----- Sezione del testo -----

Anche in Ticino persone in formazione costrette a lasciare impiego e assistiti: secondo le nuove norme, non potrebbero infatti fatturare alle casse malati
Ha fatto discutere, nei giorni scorsi, la denuncia presentata dalla Federazione svizzera psicologhe e psicologi presso l’Ufficio federale di sanità pubblica contro l’associazione di assicuratori malattia Santésuisse, relativa al fatto che alcune casse malati rifiuterebbero di assumere le prestazioni fornite da psicoterapeuti in formazione tramite supervisori. Una situazione che rischia di privare migliaia di pazienti di una terapia e a causa della quale sono a rischio centinaia di posti di lavoro di terapeuti attualmente in formazione.
Tutto nasce dalla modifica di legge in vigore dal 1° luglio 2022 che inserisce la psicoterapia praticata da psicologi fra le prestazioni a carico dell’assicurazione malattia obbligatoria. In precedenza, gli psicologi psicoterapeuti, per poter fatturare le prestazioni alle casse malati, dovevano operare presso lo studio di uno psichiatra (dunque un medico) su delega di quest’ultimo: con il passaggio al sistema della prescrizione, invece, essi possono fatturare autonomamente. Affinché le casse malati si assumano i costi della psicoterapia, però, lo psicoterapeuta deve sottostare a una serie di requisiti, primo fra tutti l’aver svolto durante la formazione non più due, ma tre anni di pratica clinica di cui uno presso un istituto riconosciuto come formatore dall’Istituto svizzero per la formazione medica (Isfm), il che permette di ottenere il proprio codice di fatturazione Rcc. E qui le cose si complicano: come ci spiega Fabio (*), psicoterapeuta, in Ticino (cantone che, peraltro, richiede anche un’autorizzazione per praticare già come psicologo) gli istituti Isfm sono ben pochi, in tutto 15 fra strutture pubbliche e private. Di queste, solo due di categoria C, quella obbligatoria per chi intende specializzarsi in psicoterapia per bambini. I posti a disposizione per svolgere questo anno di formazione sono dunque molto limitati.
A complicare ulteriormente le cose, la comunicazione dell’Ufsp dello scorso 7 dicembre che precisava che, oltre agli ospedali, "le organizzazioni di terapia psicologica ambulatoriale possono impiegare anche professionisti in formazione post-laurea o professionisti che necessitano di formazione o professionisti che hanno bisogno di acquisire esperienza clinica per essere abilitati all’esercizio della professione". Dove per "organizzazioni", stando all’interpretazione in voga, si intendono studi di psicoterapia costituitisi come Sa o Sagl, gli unici, dunque, tramite i quali le prestazioni fornite da psicoterapeuti in formazione possono essere fatturate alle casse malati. Dal momento che l’Ufsp, peraltro, non è entrato in materia circa la proposta dell’Fsp di equiparare esplicitamente, ai fini della fatturazione, le prestazioni dei terapeuti in formazione a quelle dei professionisti già formati, si viene a creare una situazione di incertezza normativa in base alla quale molte casse malati, soprattutto facenti capo a Santésuisse, rifiutano di assumere i costi delle terapie.

----- Materiale fornito -----

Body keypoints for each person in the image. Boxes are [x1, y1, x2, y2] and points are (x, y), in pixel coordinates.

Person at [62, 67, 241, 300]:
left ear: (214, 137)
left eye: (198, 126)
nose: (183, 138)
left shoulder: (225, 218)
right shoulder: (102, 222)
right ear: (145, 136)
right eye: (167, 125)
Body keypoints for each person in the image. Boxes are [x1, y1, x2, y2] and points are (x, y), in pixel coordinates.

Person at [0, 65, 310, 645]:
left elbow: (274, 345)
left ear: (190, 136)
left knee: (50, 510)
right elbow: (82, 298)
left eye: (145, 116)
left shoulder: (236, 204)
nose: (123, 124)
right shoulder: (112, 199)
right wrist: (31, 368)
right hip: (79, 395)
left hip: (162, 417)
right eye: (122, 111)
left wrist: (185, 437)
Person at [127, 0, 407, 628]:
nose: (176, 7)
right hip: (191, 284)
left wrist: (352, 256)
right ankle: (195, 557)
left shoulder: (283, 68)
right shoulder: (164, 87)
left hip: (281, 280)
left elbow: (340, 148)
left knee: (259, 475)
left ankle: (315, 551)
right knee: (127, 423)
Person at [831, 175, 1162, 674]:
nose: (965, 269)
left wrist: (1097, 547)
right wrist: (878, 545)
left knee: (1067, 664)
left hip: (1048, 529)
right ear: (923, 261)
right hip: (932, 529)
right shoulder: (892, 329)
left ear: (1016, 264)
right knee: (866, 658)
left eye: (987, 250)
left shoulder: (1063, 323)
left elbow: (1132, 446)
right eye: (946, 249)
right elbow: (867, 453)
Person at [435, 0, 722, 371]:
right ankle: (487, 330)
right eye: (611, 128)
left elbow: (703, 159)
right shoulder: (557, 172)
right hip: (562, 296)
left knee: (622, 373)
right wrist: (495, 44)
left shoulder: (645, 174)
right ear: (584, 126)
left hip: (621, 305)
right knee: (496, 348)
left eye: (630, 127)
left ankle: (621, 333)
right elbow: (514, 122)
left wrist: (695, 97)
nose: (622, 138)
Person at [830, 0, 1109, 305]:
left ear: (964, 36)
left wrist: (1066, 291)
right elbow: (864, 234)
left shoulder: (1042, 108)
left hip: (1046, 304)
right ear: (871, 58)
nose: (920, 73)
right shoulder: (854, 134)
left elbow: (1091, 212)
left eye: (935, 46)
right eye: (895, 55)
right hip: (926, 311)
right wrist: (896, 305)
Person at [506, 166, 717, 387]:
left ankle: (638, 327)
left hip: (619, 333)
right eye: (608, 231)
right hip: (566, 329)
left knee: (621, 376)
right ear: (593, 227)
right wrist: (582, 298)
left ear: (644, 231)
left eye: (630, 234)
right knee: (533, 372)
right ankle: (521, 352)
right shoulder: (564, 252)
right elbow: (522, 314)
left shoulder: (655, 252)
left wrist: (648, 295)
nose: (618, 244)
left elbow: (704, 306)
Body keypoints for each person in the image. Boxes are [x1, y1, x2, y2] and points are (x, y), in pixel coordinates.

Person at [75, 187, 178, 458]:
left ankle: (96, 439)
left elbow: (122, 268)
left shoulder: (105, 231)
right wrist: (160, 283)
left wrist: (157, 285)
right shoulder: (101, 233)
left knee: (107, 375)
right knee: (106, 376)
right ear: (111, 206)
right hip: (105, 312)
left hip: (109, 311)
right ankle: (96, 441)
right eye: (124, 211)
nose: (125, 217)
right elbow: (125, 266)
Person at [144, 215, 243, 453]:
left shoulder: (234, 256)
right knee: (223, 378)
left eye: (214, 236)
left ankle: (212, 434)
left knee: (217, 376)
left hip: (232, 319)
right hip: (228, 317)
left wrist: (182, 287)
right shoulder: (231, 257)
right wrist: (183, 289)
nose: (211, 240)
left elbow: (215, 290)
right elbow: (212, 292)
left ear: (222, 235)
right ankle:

-----

## Cosa fare
Elenca tutti gli enti e le organizzazioni che il testo sulla psicoterapia in Ticino indica per nome. Per ciascuno aggiungi la sigla, se il testo la riporta.

## Risultato dell'esercizio
- Federazione svizzera psicologhe e psicologi (Fsp)
- Ufficio federale di sanità pubblica (Ufsp)
- Santésuisse
- Istituto svizzero per la formazione medica (Isfm)